## Assigned task
Across the entries below, the lines containing "sides" should be counted and only their number returned.

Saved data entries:
Segment Open

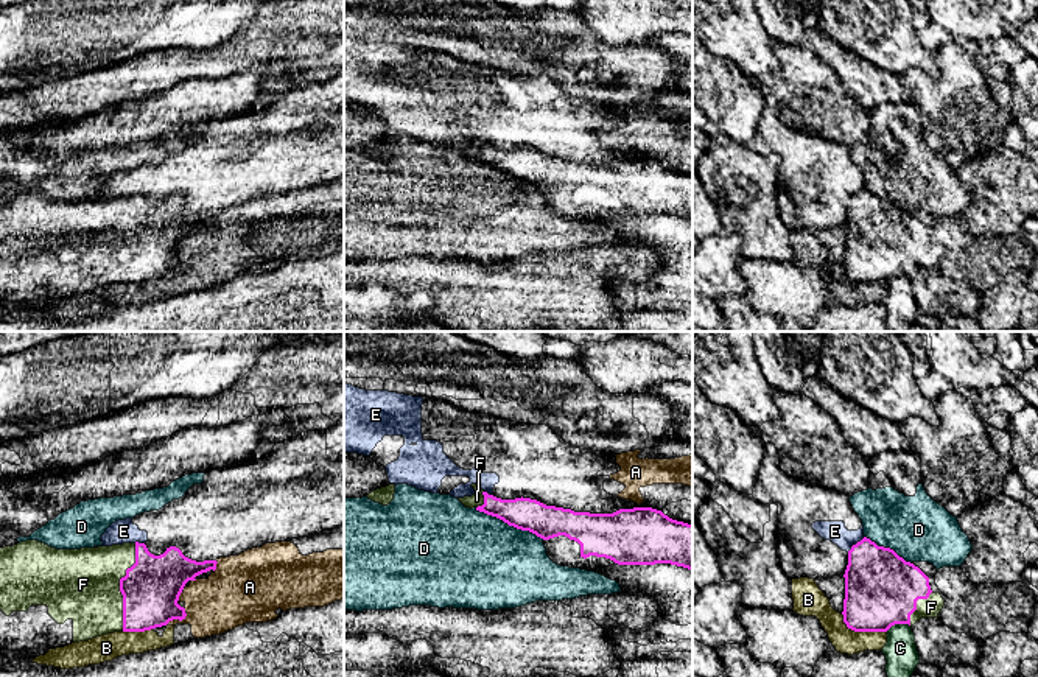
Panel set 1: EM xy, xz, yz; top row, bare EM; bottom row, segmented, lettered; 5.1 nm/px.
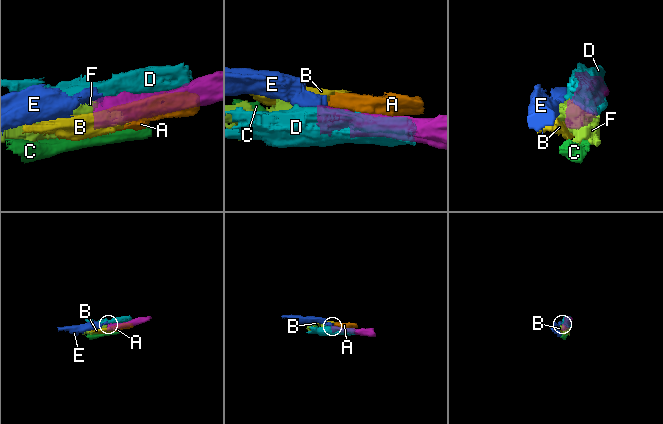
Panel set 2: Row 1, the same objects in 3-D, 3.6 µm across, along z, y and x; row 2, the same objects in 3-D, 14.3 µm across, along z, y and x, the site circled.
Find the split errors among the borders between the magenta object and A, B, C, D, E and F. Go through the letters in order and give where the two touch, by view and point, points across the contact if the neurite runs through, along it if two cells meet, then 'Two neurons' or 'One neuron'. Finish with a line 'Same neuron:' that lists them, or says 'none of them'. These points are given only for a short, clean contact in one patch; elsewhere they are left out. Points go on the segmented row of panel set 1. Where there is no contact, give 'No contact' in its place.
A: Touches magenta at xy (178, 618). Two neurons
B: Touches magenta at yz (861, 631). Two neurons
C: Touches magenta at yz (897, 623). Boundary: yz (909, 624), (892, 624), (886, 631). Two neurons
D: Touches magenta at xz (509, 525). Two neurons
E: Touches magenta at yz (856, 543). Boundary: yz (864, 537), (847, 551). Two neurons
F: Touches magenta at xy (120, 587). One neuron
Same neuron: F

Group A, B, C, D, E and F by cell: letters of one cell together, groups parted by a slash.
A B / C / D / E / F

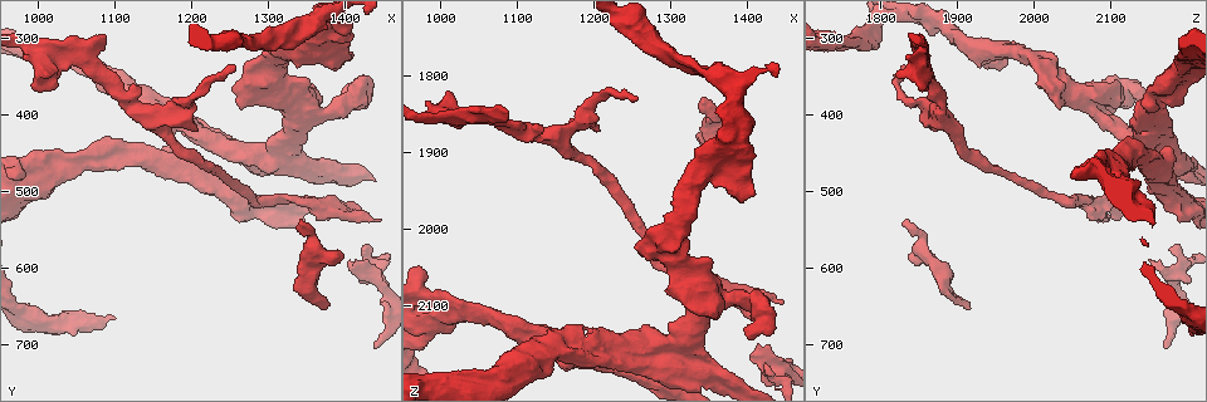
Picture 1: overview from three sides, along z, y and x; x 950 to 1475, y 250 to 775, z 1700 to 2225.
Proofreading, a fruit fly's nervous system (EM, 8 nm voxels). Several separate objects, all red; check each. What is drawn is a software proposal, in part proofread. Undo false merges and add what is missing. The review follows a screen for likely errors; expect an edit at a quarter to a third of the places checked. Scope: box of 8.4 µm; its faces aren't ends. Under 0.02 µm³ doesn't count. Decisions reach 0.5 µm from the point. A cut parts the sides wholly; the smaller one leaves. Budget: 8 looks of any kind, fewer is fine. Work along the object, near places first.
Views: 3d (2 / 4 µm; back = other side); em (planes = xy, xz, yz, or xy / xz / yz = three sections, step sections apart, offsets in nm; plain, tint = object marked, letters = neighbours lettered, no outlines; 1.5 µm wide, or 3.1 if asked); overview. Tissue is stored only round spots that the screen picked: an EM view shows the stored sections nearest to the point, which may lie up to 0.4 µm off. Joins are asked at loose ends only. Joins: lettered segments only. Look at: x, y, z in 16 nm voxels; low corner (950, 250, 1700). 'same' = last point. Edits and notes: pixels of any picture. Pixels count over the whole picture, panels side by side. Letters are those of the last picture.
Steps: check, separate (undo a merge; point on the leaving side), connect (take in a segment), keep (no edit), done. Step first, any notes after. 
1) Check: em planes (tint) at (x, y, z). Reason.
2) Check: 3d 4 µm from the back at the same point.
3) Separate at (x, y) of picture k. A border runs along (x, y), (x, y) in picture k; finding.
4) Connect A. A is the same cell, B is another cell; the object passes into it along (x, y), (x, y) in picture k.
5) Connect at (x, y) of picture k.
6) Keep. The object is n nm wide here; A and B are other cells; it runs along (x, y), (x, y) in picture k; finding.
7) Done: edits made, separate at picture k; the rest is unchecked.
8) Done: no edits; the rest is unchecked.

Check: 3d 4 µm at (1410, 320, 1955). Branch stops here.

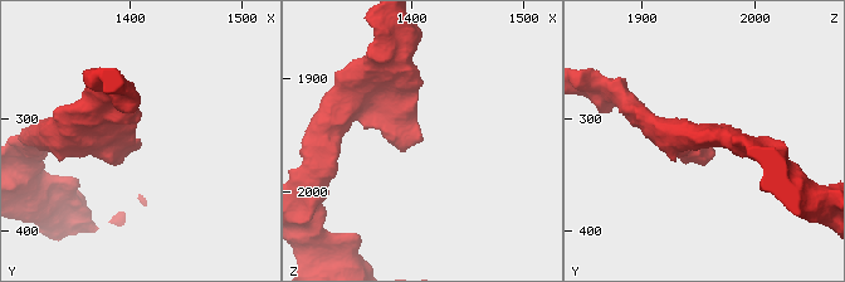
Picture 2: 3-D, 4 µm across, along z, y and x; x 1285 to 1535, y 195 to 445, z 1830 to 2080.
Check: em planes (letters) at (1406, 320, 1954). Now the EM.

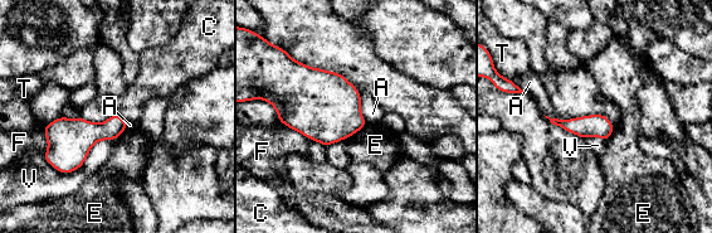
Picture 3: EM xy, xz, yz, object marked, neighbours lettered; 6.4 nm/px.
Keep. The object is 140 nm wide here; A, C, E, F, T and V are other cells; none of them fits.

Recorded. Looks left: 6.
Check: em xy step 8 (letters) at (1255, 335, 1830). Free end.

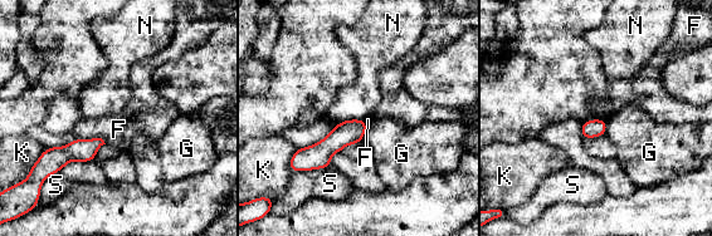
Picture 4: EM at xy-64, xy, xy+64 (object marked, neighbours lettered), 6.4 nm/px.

Segment Closed

## Exercise solution
2